We live right up against the
green belt, where the last of the walkers are hiding in the trees,
so we still get them occasionally when they come out to feed, like today. It helps that local
teenagers have been driving around at night and hunting them down, although they’ve
been warned against it. The city has been working hard to get the walkers off the streets
as well. Of course, we get a bill for cleanup now, $100 a month per household. I understand
that someone has to pay for the manpower, but that blows. With work hours still limited by
the curfew, the last thing we need is another bill. You know they won’t stop charging us
when it’s over.
Things are almost back to
normal now, except that you have to be on constant alert for the
stray walker. And the missus doesn’t enjoy Zombie movies nearly as much as she used to.
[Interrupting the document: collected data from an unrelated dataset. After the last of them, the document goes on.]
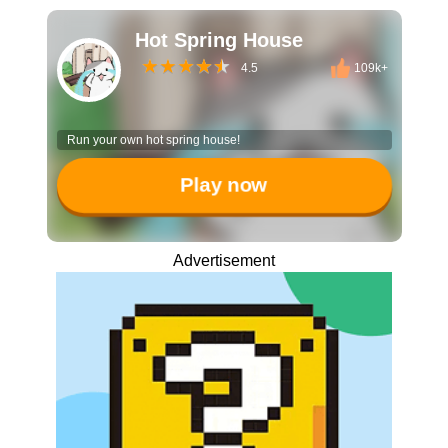
Hot Spring House
4.5
109k+
Run your own hot spring house!
Play now
Advertisement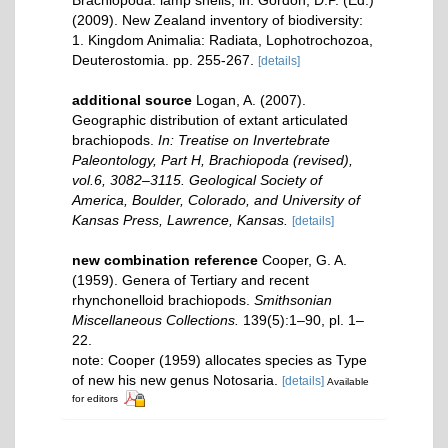
Brachiopoda: lamp shells, in: Gordon, D.P. (Ed.)
(2009). New Zealand inventory of biodiversity:
1. Kingdom Animalia: Radiata, Lophotrochozoa,
Deuterostomia. pp. 255-267.
[details]
additional source
Logan, A. (2007).
Geographic distribution of extant articulated
brachiopods.
In: Treatise on Invertebrate
Paleontology, Part H, Brachiopoda (revised),
vol.6, 3082–3115. Geological Society of
America, Boulder, Colorado, and University of
Kansas Press, Lawrence, Kansas.
[details]
new combination reference
Cooper, G. A.
(1959). Genera of Tertiary and recent
rhynchonelloid brachiopods.
Smithsonian
Miscellaneous Collections.
139(5):1–90, pl. 1–
22.
note: Cooper (1959) allocates species as Type
of new his new genus Notosaria.
[details]
Available
for editors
I check the street again, and
all is clear. Understandably, the kids totally freak out when they
see a walker, so it’s time to clean up. The day has started out emotionally enough, we don’t
need a meltdown as well. Due to concerns over air quality, you can actually be ticketed for
burning them now, so I take the plastic bag off the newspaper, loop it around the thing’s ankle,
and drag it to the yard waste bin. I’ve learned from experience not to drag them by their
clothes, they’ll just fall apart. The dry ones are pretty light, so it’s not difficult. It does reek though,
I’m surprised that I didn’t smell it before it attacked. I open the lid to the yard bin and tip it over,
spilling some grass clippings in the process. I try not to touch the walker as I shove it in with my
bat. The experts say that there is nothing contagious about them, but damned if I’m going to
take any chances with the filthy thing. I close the lid to the bin and roll it to the curb for pickup.
The protests in downtown Seattle by the Society for Protection and Ethical Walker Treatment
(SPEWT) will probably result in a countywide ban on self-disposal before long, so I’m lucky
I can still do even this myself. I take another deep breath, pick up the paper and head inside.
I leave the bat by the side of the house so I can hose it off later.
I pour myself a cup of
coffee (a little milk, more sugar) and take it into the living room,
the TV remote before sitting on the couch. The cat is around my ankle again as I open the paper.
I glance at the local news: Weather, overcast early but sunny this afternoon, high of 65.
activity level down to 4%. Guess it’s just my lucky day. Maybe I should buy a lotto ticket.
My heart is beating normally, and I finally feel relaxed again as I flip to the sports section
and take a deep sip of coffee. That’s some good stuff.